▶ **JOB ITEM**:
In your answer, copy every entry that follows exactly.

▶ **DATA EXTRACTS**:
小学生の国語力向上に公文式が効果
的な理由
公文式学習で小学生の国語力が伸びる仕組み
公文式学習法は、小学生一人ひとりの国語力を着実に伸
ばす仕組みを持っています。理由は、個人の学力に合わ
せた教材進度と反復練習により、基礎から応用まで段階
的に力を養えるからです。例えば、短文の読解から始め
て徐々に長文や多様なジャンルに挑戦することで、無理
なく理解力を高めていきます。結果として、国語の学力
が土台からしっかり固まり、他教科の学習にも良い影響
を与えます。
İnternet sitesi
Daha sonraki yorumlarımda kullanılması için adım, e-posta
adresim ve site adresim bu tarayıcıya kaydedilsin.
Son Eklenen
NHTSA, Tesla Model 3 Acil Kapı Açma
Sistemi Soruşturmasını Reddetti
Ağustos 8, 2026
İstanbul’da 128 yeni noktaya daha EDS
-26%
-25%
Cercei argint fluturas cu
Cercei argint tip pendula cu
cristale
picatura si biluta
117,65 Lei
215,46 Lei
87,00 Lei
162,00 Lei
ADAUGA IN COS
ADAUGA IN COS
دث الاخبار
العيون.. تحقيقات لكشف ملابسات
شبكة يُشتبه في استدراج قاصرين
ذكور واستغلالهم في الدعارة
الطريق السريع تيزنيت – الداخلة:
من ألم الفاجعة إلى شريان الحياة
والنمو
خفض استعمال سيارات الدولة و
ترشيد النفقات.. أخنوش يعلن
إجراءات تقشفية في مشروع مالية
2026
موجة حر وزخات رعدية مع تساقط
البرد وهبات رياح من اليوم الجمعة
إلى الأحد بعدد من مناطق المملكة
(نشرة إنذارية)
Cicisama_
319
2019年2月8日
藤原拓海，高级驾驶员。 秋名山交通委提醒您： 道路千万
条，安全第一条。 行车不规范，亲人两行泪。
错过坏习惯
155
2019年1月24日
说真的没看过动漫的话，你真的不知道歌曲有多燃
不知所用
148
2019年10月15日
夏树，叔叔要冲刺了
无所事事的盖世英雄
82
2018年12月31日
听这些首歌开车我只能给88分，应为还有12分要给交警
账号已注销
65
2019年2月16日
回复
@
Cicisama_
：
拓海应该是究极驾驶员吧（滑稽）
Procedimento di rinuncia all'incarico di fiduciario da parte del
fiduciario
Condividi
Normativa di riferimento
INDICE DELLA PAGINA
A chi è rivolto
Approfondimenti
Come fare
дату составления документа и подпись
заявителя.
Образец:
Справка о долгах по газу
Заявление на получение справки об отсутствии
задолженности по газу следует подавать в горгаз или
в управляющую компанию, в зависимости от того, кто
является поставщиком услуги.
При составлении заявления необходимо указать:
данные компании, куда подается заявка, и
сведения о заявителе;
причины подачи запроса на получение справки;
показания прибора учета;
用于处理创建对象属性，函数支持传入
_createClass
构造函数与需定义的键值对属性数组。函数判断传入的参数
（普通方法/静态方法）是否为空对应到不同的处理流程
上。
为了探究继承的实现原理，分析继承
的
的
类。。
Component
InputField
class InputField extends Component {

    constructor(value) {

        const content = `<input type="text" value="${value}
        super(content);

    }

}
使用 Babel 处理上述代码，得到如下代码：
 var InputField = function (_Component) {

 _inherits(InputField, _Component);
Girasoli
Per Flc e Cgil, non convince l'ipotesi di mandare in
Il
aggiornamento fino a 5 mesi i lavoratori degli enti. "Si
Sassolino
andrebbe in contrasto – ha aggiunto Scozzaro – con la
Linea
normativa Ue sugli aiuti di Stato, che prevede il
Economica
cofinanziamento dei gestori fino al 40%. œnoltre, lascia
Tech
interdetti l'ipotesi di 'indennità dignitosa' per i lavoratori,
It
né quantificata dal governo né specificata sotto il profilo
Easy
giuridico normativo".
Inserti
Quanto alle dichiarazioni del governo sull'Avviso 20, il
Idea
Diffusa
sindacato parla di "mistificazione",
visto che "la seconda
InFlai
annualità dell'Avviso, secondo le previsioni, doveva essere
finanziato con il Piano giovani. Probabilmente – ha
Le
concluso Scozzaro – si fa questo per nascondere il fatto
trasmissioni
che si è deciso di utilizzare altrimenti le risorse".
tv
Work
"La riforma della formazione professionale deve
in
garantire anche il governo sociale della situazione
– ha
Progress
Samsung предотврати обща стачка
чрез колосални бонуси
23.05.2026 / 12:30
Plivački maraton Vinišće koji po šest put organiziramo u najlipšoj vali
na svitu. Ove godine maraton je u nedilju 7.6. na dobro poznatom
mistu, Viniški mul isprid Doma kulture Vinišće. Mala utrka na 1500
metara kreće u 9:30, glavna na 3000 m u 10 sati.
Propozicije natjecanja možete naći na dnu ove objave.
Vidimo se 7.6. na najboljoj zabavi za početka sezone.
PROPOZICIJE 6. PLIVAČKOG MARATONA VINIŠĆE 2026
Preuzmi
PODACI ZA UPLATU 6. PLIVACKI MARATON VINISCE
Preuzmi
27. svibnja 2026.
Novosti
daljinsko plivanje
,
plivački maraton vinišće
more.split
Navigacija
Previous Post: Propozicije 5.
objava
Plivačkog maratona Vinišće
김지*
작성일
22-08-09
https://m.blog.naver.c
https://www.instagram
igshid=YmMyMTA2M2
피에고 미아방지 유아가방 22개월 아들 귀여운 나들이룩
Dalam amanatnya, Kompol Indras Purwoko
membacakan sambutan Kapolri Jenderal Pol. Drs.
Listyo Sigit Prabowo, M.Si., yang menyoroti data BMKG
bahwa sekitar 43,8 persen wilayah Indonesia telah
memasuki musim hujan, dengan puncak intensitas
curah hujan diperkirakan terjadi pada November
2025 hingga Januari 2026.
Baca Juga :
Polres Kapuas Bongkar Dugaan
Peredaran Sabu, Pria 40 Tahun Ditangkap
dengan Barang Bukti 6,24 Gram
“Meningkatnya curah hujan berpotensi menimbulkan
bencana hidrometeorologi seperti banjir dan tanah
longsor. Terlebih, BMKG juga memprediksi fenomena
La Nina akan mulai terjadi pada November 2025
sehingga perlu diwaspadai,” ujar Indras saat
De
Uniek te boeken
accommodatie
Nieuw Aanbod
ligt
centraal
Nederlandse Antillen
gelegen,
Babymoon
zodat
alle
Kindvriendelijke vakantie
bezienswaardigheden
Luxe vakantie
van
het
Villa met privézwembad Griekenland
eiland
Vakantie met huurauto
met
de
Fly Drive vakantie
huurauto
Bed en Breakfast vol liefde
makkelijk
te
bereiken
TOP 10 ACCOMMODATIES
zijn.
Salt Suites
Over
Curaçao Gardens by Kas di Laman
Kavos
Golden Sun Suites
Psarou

▶ **SOLUTION TO THIS TASK**:
小学生の国語力向上に公文式が効果
的な理由
公文式学習で小学生の国語力が伸びる仕組み
公文式学習法は、小学生一人ひとりの国語力を着実に伸
ばす仕組みを持っています。理由は、個人の学力に合わ
せた教材進度と反復練習により、基礎から応用まで段階
的に力を養えるからです。例えば、短文の読解から始め
て徐々に長文や多様なジャンルに挑戦することで、無理
なく理解力を高めていきます。結果として、国語の学力
が土台からしっかり固まり、他教科の学習にも良い影響
を与えます。
İnternet sitesi
Daha sonraki yorumlarımda kullanılması için adım, e-posta
adresim ve site adresim bu tarayıcıya kaydedilsin.
Son Eklenen
NHTSA, Tesla Model 3 Acil Kapı Açma
Sistemi Soruşturmasını Reddetti
Ağustos 8, 2026
İstanbul’da 128 yeni noktaya daha EDS
-26%
-25%
Cercei argint fluturas cu
Cercei argint tip pendula cu
cristale
picatura si biluta
117,65 Lei
215,46 Lei
87,00 Lei
162,00 Lei
ADAUGA IN COS
ADAUGA IN COS
دث الاخبار
العيون.. تحقيقات لكشف ملابسات
شبكة يُشتبه في استدراج قاصرين
ذكور واستغلالهم في الدعارة
الطريق السريع تيزنيت – الداخلة:
من ألم الفاجعة إلى شريان الحياة
والنمو
خفض استعمال سيارات الدولة و
ترشيد النفقات.. أخنوش يعلن
إجراءات تقشفية في مشروع مالية
2026
موجة حر وزخات رعدية مع تساقط
البرد وهبات رياح من اليوم الجمعة
إلى الأحد بعدد من مناطق المملكة
(نشرة إنذارية)
Cicisama_
319
2019年2月8日
藤原拓海，高级驾驶员。 秋名山交通委提醒您： 道路千万
条，安全第一条。 行车不规范，亲人两行泪。
错过坏习惯
155
2019年1月24日
说真的没看过动漫的话，你真的不知道歌曲有多燃
不知所用
148
2019年10月15日
夏树，叔叔要冲刺了
无所事事的盖世英雄
82
2018年12月31日
听这些首歌开车我只能给88分，应为还有12分要给交警
账号已注销
65
2019年2月16日
回复
@
Cicisama_
：
拓海应该是究极驾驶员吧（滑稽）
Procedimento di rinuncia all'incarico di fiduciario da parte del
fiduciario
Condividi
Normativa di riferimento
INDICE DELLA PAGINA
A chi è rivolto
Approfondimenti
Come fare
дату составления документа и подпись
заявителя.
Образец:
Справка о долгах по газу
Заявление на получение справки об отсутствии
задолженности по газу следует подавать в горгаз или
в управляющую компанию, в зависимости от того, кто
является поставщиком услуги.
При составлении заявления необходимо указать:
данные компании, куда подается заявка, и
сведения о заявителе;
причины подачи запроса на получение справки;
показания прибора учета;
用于处理创建对象属性，函数支持传入
_createClass
构造函数与需定义的键值对属性数组。函数判断传入的参数
（普通方法/静态方法）是否为空对应到不同的处理流程
上。
为了探究继承的实现原理，分析继承
的
的
类。。
Component
InputField
class InputField extends Component {

    constructor(value) {

        const content = `<input type="text" value="${value}
        super(content);

    }

}
使用 Babel 处理上述代码，得到如下代码：
 var InputField = function (_Component) {

 _inherits(InputField, _Component);
Girasoli
Per Flc e Cgil, non convince l'ipotesi di mandare in
Il
aggiornamento fino a 5 mesi i lavoratori degli enti. "Si
Sassolino
andrebbe in contrasto – ha aggiunto Scozzaro – con la
Linea
normativa Ue sugli aiuti di Stato, che prevede il
Economica
cofinanziamento dei gestori fino al 40%. œnoltre, lascia
Tech
interdetti l'ipotesi di 'indennità dignitosa' per i lavoratori,
It
né quantificata dal governo né specificata sotto il profilo
Easy
giuridico normativo".
Inserti
Quanto alle dichiarazioni del governo sull'Avviso 20, il
Idea
Diffusa
sindacato parla di "mistificazione",
visto che "la seconda
InFlai
annualità dell'Avviso, secondo le previsioni, doveva essere
finanziato con il Piano giovani. Probabilmente – ha
Le
concluso Scozzaro – si fa questo per nascondere il fatto
trasmissioni
che si è deciso di utilizzare altrimenti le risorse".
tv
Work
"La riforma della formazione professionale deve
in
garantire anche il governo sociale della situazione
– ha
Progress
Samsung предотврати обща стачка
чрез колосални бонуси
23.05.2026 / 12:30
Plivački maraton Vinišće koji po šest put organiziramo u najlipšoj vali
na svitu. Ove godine maraton je u nedilju 7.6. na dobro poznatom
mistu, Viniški mul isprid Doma kulture Vinišće. Mala utrka na 1500
metara kreće u 9:30, glavna na 3000 m u 10 sati.
Propozicije natjecanja možete naći na dnu ove objave.
Vidimo se 7.6. na najboljoj zabavi za početka sezone.
PROPOZICIJE 6. PLIVAČKOG MARATONA VINIŠĆE 2026
Preuzmi
PODACI ZA UPLATU 6. PLIVACKI MARATON VINISCE
Preuzmi
27. svibnja 2026.
Novosti
daljinsko plivanje
,
plivački maraton vinišće
more.split
Navigacija
Previous Post: Propozicije 5.
objava
Plivačkog maratona Vinišće
김지*
작성일
22-08-09
https://m.blog.naver.c
https://www.instagram
igshid=YmMyMTA2M2
피에고 미아방지 유아가방 22개월 아들 귀여운 나들이룩
Dalam amanatnya, Kompol Indras Purwoko
membacakan sambutan Kapolri Jenderal Pol. Drs.
Listyo Sigit Prabowo, M.Si., yang menyoroti data BMKG
bahwa sekitar 43,8 persen wilayah Indonesia telah
memasuki musim hujan, dengan puncak intensitas
curah hujan diperkirakan terjadi pada November
2025 hingga Januari 2026.
Baca Juga :
Polres Kapuas Bongkar Dugaan
Peredaran Sabu, Pria 40 Tahun Ditangkap
dengan Barang Bukti 6,24 Gram
“Meningkatnya curah hujan berpotensi menimbulkan
bencana hidrometeorologi seperti banjir dan tanah
longsor. Terlebih, BMKG juga memprediksi fenomena
La Nina akan mulai terjadi pada November 2025
sehingga perlu diwaspadai,” ujar Indras saat
De
Uniek te boeken
accommodatie
Nieuw Aanbod
ligt
centraal
Nederlandse Antillen
gelegen,
Babymoon
zodat
alle
Kindvriendelijke vakantie
bezienswaardigheden
Luxe vakantie
van
het
Villa met privézwembad Griekenland
eiland
Vakantie met huurauto
met
de
Fly Drive vakantie
huurauto
Bed en Breakfast vol liefde
makkelijk
te
bereiken
TOP 10 ACCOMMODATIES
zijn.
Salt Suites
Over
Curaçao Gardens by Kas di Laman
Kavos
Golden Sun Suites
Psarou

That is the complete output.